Ao se encontrarem, Isabel fez aquele célebre discurso teológico, que se tornou o tema da oração mais tipicamente mariana: ave, cheia de graça, bendita és tu entre as mulheres e bendito é o fruto do teu ventre. Com certeza, Lucas relata esses detalhes para destacar o reconhecimento da divindade de Cristo, mesmo antes do seu nascimento. Isabel, como as mulheres judias daquele tempo, não era uma pessoa letrada, mas devia frequentar a sinagoga, como todos os judeus, e certamente sabia das promessas de Deus através dos profetas, pela explicação dos rabinos, acerca da vinda do Salvador. Muito provavelmente, o discurso teológico de Isabel foi recomposto por Lucas, a partir de sucintas narrações feitas por Maria, que na sua humildade e tendo sido ela e Isabel as únicas pessoas a testemunharem o evento, não iria fazer para si mesma um cântico de exaltação. Diz Lucas que Isabel ficou cheia do Espírito Santo quando Maria chegou e sentiu o bebê mover-se de modo diferente no seu ventre, o que a levou a proferir essas palavras inspiradas sobre a gravidez da prima. Na tradição teológica, diz-se que a primeira manifestação do Espírito Santo ocorreu no batismo de Cristo, quando ele já era adulto, juntamente com a “voz” do Pai, ou seja, a primeira manifestação da trindade divina. Mas podemos dizer que foi, de fato, Isabel a primeira pessoa que sentiu a inspiração do Espírito Santo com a presença de Maria, ao mesmo tempo em que isso indica a missão especial que deveria ter o filho dela, Isabel, na preparação do povo judeu para o reconhecimento do Cristo Messias.

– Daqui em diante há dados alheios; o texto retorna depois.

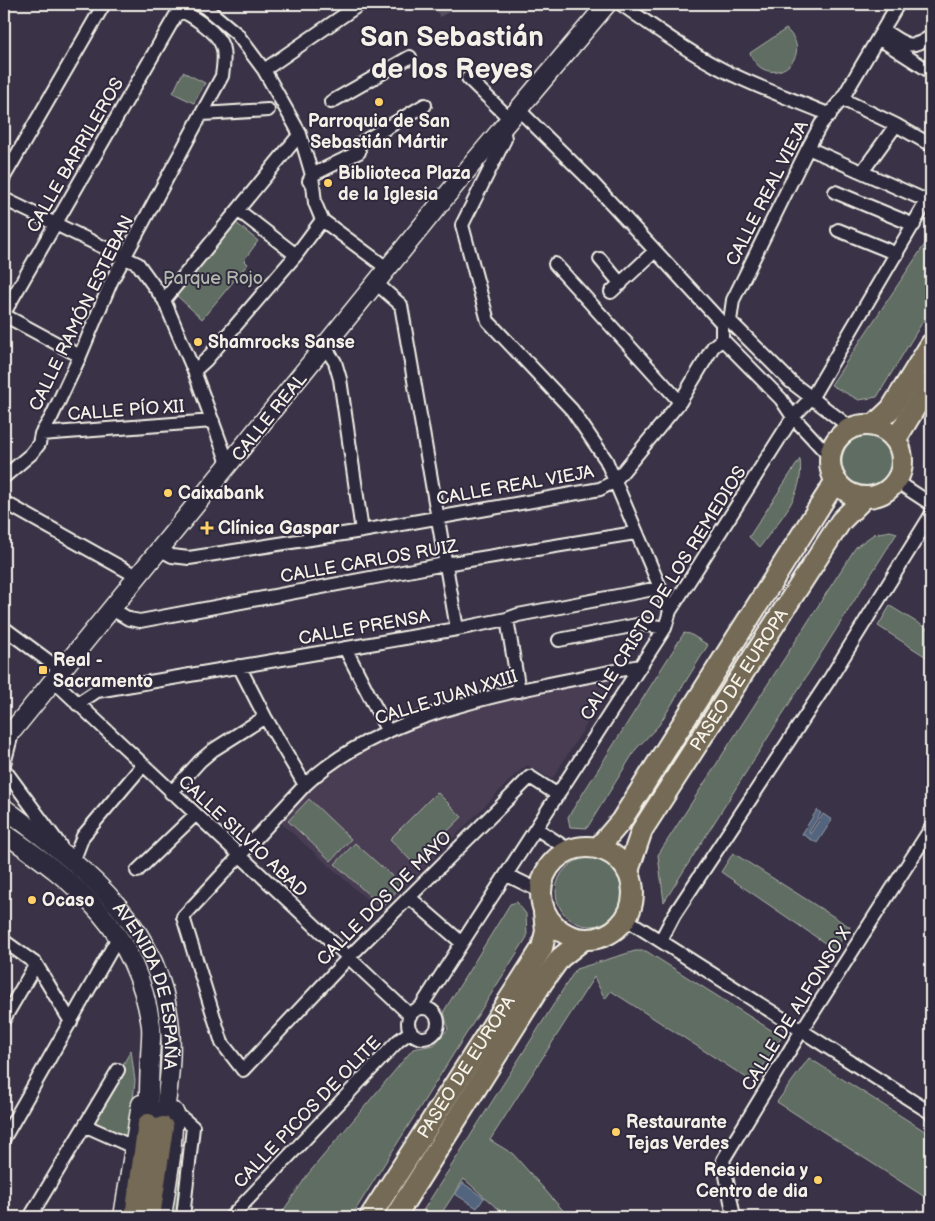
<svg xmlns="http://www.w3.org/2000/svg" width="935" height="1221" font-family="'Balsamiq Sans',sans-serif">
	<rect width="100%" height="100%" fill="#3a3347"/>
	<filter id="ink" filterUnits="userSpaceOnUse"><feTurbulence type="fractalNoise" baseFrequency=".02" numOctaves="2"/><feDisplacementMap in="SourceGraphic" scale="10" xChannelSelector="R" yChannelSelector="G"/><feConvolveMatrix kernelMatrix="1 2 1 2 8 2 1 2 1" color-interpolation-filters="sRGB"/></filter>
	<g filter="url(#ink)">
		<path fill="#483e53" d="M 616,678 L 552,779 L 527,765 L 514,776 L 381,912 L 280,822 L 322,774 L 390,734 L 518,697 Z"/>
		<path fill="#606d63" stroke="#aaafa6" d="M 786,29 C 819,58 766,94 750,53 Z
			M 183,72 L 205,83 L 194,103 L 173,93 Z
			M 235,222 L 258,241 L 244,260 L 248,264 L 202,319 L 175,294 Z
			M 931,235 L 931,308 L 877,397 L 859,400 L 831,385 Z
			M842 461a26 26 0 1 1 52 0a26 26 0 1 1-52 0Z
			M 800,459 C 805,496 780,518 760,547 L 749,537 Z
			M 890,531 L 897,533 L 664,902 L 658,855 L 856,547 L 874,534 Z
			M 890,606 L 931,631 L 931,660 L 878,626 Z
			M 684,633 L 690,634 L 708,645 L 659,725 L 636,749 L 587,828 L 570,827 L 568,817 Z
			M 437,792 L 462,817 L 414,864 L 390,839 Z
			M 309,799 L 351,839 L 331,861 L 288,821 Z
			M 355,843 L 402,885 L 382,907 L 335,864 Z
			M 733,853 L 850,927 L 835,950 L 721,872 Z
			M556 892a34 34 0 1 1 68 0a34 34 0 1 1-68 0Z
			M 517,902 L 526,914 L 527,937 L 351,1217 L 279,1217 L 308,1174 L 413,1049 L 434,1045 L 448,1029 L 444,1011 L 510,904 Z
			M 635,951 L 646,951 L 782,1037 L 753,1082 L 611,991 L 605,999 L 594,977 L 490,1140 L 513,1154 L 569,1217 L 507,1217 L 464,1179 L 439,1217 L 419,1217 L 576,969 Z
			M 131,1050 L 135,1081 L 129,1138 L 92,1122 Z
			M 809,1058 L 931,1135 L 931,1201 L 777,1102 Z
			M 180,1162 L 176,1217 L 171,1217 L 175,1164 Z"/>
		<path fill="#53657e" stroke="#939da8" d="M 817,810 L 821,813 L 809,832 L 810,834 L 823,814 L 832,820 L 817,843 L 802,834 Z
			M 463,1183 L 484,1198 L 477,1208 L 455,1194 Z"/>
		<g fill="none" stroke-linecap="round" stroke-linejoin="round">
			<path stroke="#56505f" stroke-width="12" stroke-dasharray="12 6" stroke-linecap="butt" d="M 440,4 L 445,14"/>
			<g stroke="#f4f1e8" stroke-width="16">
				<path id="street" d="M 201,4 L 237,34 L 264,70 L 300,134 L 312,175 L 315,203 L 322,220 L 388,269
					M 621,4 C 651,25 682,48 714,65 C 751,86 791,98 830,115
					M 883,30 C 904,43 909,52 931,36
					M 878,38 L 931,72
					M 264,70 L 360,4
					M 468,78 L 510,119
					M 842,99 L 896,125 L 931,145
					M 331,102 L 410,57
					M 518,109 L 588,178 L 722,323
					M 202,114 L 268,110
					M 503,127 L 505,139 L 462,225 L 488,321 L 572,410 L 606,460 L 670,611
					M 808,148 L 927,201
					M 862,172 L 896,125
					M 4,177 L 104,4
					M 309,181 L 312,175 L 359,152 L 356,146 L 425,105
					M 835,192 L 914,225
					M 4,199 L 138,264 L 164,300 L 194,371 L 229,466
					M 239,211 L 296,255
					M 838,230 L 897,254
					M 600,259 L 621,284
					M 555,264 L 680,402
					M 376,283 L 401,305 L 457,629
					M 611,292 L 655,251
					M 164,300 L 300,134
					M 4,313 L 176,15 L 183,12 C 191,15 197,20 204,25 C 225,41 226,50 222,76 L 111,282 L 80,356 L 51,418 L 41,434 L 39,444 L 31,454 L 4,477
					M 4,315 L 80,356
					M 730,321 L 733,300 L 808,148 L 821,124 L 842,99 L 898,4
					M 730,321 L 791,382 L 851,428
					M 722,339 L 781,399 L 793,417 L 830,457
					M 325,347 L 335,362 L 340,379 L 362,531
					M 194,371 L 206,360 L 296,255 L 322,220
					M 41,434 L 213,421
					M 896,481 L 931,504
					M 4,502 L 138,577
					M 161,550 L 172,556 L 189,558 L 362,531 L 600,489 L 615,481 L 680,402 L 713,347 L 722,339 L 722,323
					M 112,609 L 129,619 L 140,621 L 445,564 L 635,533
					M 507,619 L 519,691
					M 4,628 L 62,671
					M 559,640 L 642,624 L 665,628
					M 345,648 L 387,730
					M 239,666 L 265,717 L 305,785
					M 54,681 L 410,1015
					M 77,704 L 97,691 L 457,629 L 507,619 L 518,615 L 659,588
					M 4,764 L 13,730
					M 4,769 L 60,845
					M 171,793 L 200,761 L 213,750 L 265,717
					M 558,795 L 530,777 L 348,958 L 243,1070 L 222,1043 L 183,917 L 305,785 C 386,707 533,688 640,666
					M 537,829 L 569,850
					M 73,862 L 83,836 L 143,765
					M 137,871 L 195,815
					M 507,875 L 540,891
					M 409,897 L 462,943
					M 626,919 L 931,1113
					M 661,940 L 674,915 L 829,680 L 931,515
					M 4,941 L 36,964 L 71,1022
					M408 1023a15 15 0 1 1 30 0a15 15 0 1 1-30 0Z
					M 420,1008 L 665,628 L 670,611 L 793,417 L 812,397 L 931,194
					M 4,1019 L 36,964
					M 174,1111 L 193,1127 L 183,1217
					M 86,1126 L 133,1147
					M 4,1138 L 119,936
					M 30,1217 L 118,1070
					M 231,1217 L 398,1041 L 410,1032
					M 734,1217 L 723,1160 L 802,1030 L 931,828"/>
			</g>
			<g stroke="#f4f1e8" stroke-width="21">
				<g id="secondary">
					<path d="M 13,730 L 473,163 L 607,4"/>
					<path id="s1" d="M 4,808 C 83,868 160,921 170,1028 C 173,1061 167,1095 163,1127"/>
					<path d="M 4,833 C 78,884 137,930 151,1026 C 152,1036 150,1049 150,1060 C 149,1081 149,1103 148,1124"/>
					<path d="M 123,1217 L 141,1104"/>
					<path d="M 162,1217 L 171,1157 L 174,1112"/>
				</g>
			</g>
			<g stroke="#f4f1e8" stroke-width="24">
				<g id="primary">
					<circle cx="866" cy="461" r="36"/>
					<path d="M 874,425 L 891,409 L 931,344"/>
					<path d="M 896,439 L 931,381"/>
					<circle cx="587" cy="893" r="46"/>
					<path d="M 598,848 L 621,821 L 835,482"/>
					<path id="s2" d="M 628,871 L 642,830 L 841,521 L 864,498"/>
					<path d="M 135,1217 L 148,1124"/>
					<path d="M 150,1217 L 163,1127"/>
					<path id="s3" d="M 370,1217 L 542,948 L 546,931 L 544,912"/>
					<path d="M 395,1217 L 542,983 L 560,958 L 584,939"/>
				</g>
			</g>
			<use href="#street" stroke="#2f2a3d" stroke-width="12"/>
			<use href="#secondary" stroke="#2f2a3d" stroke-width="18"/>
			<use href="#primary" stroke="#756a55" stroke-width="20"/>
		</g>
	</g>
	<g fill="#ffd166" stroke="#2f2a3d" stroke-width="2">
		<circle cx="379" cy="102" r="5"/>
		<circle cx="328" cy="183" r="5"/>
		<circle cx="198" cy="342" r="5"/>
		<circle cx="168" cy="493" r="5"/>
		<path d="M204.5 520.5h5v5h5v5h-5v5h-5v-5h-5v-5h5z"/>
		<rect x="38" y="665" width="10" height="10" rx="2.5"/>
		<circle cx="32" cy="900" r="5"/>
		<circle cx="616" cy="1132" r="5"/>
		<circle cx="818" cy="1180" r="5"/>
	</g>
	<g text-anchor="middle" stroke-width="4" stroke-linejoin="round" paint-order="stroke">
		<g font-size="18" font-weight="bold" fill="#f4f1e8" stroke="#2f2a3d" text-anchor="start">
			<text x="379" y="127" text-anchor="middle">Parroquia de San<tspan x="379" dy="21">Sebastián Mártir</tspan></text>
			<text x="338" y="179">Biblioteca Plaza<tspan x="338" dy="21">de la Iglesia</tspan></text>
			<text x="208" y="348">Shamrocks Sanse</text>
			<text x="178" y="499">Caixabank</text>
			<text x="218" y="534">Clínica Gaspar</text>
			<text x="53" y="666">Real -<tspan x="53" dy="21">Sacramento</tspan></text>
			<text x="42" y="906">Ocaso</text>
			<text x="626" y="1128">Restaurante<tspan x="626" dy="21">Tejas Verdes</tspan></text>
			<text x="808" y="1176" text-anchor="end">Residencia y<tspan x="808" dy="21">Centro de dia</tspan></text>
		</g>
		<g font-size="18" fill="#f4f1e8" stroke="#2f2a3d">
			<text transform="translate(75 155) rotate(-60)" y="6">CALLE BARRILEROS</text>
			<text transform="translate(767 193) rotate(-63)" y="6">CALLE REAL VIEJA</text>
			<text transform="translate(81 313) rotate(-64)" y="6">CALLE RAMÓN ESTEBAN</text>
			<text transform="translate(126 410) rotate(-4)" y="6">CALLE PÍO XII</text>
			<text transform="translate(269 417) rotate(-51)" y="6">CALLE REAL</text>
			<text transform="translate(515 485) rotate(-10)" y="6">CALLE REAL VIEJA</text>
			<text transform="translate(369 561) rotate(-10)" y="6">CALLE CARLOS RUIZ</text>
			<text transform="translate(663 593) rotate(-58)" y="6">CALLE CRISTO DE LOS REMEDIOS</text>
			<text transform="translate(364 627) rotate(-10)" y="6">CALLE PRENSA</text>
			<text dy="6" stroke="none"><textPath href="#s2" startOffset="222">PASEO DE EUROPA</textPath></text>
			<text transform="translate(446 697) rotate(-17)" y="6">CALLE JUAN XXIII</text>
			<text transform="translate(243 836) rotate(43)" y="6">CALLE SILVIO ABAD</text>
			<text transform="translate(384 898) rotate(-45)" y="6">CALLE DOS DE MAYO</text>
			<text dy="6" stroke="none"><textPath href="#s1" startOffset="238">AVENIDA DE ESPAÑA</textPath></text>
			<text transform="translate(796 1009) rotate(-58)" y="6">CALLE DE ALFONSO X</text>
			<text dy="6" stroke="none"><textPath href="#s3" startOffset="178">PASEO DE EUROPA</textPath></text>
			<text transform="translate(307 1112) rotate(-46)" y="6">CALLE PICOS DE OLITE</text>
		</g>
		<g font-size="18" fill="#b1b6ac" stroke="#2f2a3d">
			<text x="213" y="284">Parque Rojo</text>
		</g>
		<g font-size="28" font-weight="bold" fill="#f4f1e8" stroke="#2f2a3d">
			<text x="452" y="46">San Sebastián<tspan x="452" dy="32">de los Reyes</tspan></text>
		</g>
	</g>
	<rect width="935" height="1221" fill="none" stroke="#2f2a3d" stroke-width="20"/>
	<rect x="10" y="10" width="915" height="1201" fill="none" stroke="#f4f1e8" stroke-width="2" filter="url(#ink)"/>
</svg>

Por fim, é importante destacar que a celebração da festa do Natal em 25 de dezembro não corresponde aos fatos históricos narrados por Lucas. Provavelmente, o nascimento de Jesus ocorreu no mês de março, isso também não ficou registrado. No entanto, foi uma imposição de Constantino a data de 25 de dezembro para a celebração do Natal, sacralizando a festa pagã do deus saturno (saturnalia), que acontecia tradicionalmente em Roma nesta época da passagem do solstício de inverno, entre os dias 17 e 23 de dezembro, festas acompanhadas de lautos banquetes e distribuição de presentes. Independentemente disso, porém, para nós cristãos, o que interessa é o nascimento de Cristo, que aconteceu uma vez na história, mas que se repete constantemente em nossos corações, quando renovamos nosso compromisso de viver segundo o evangelho.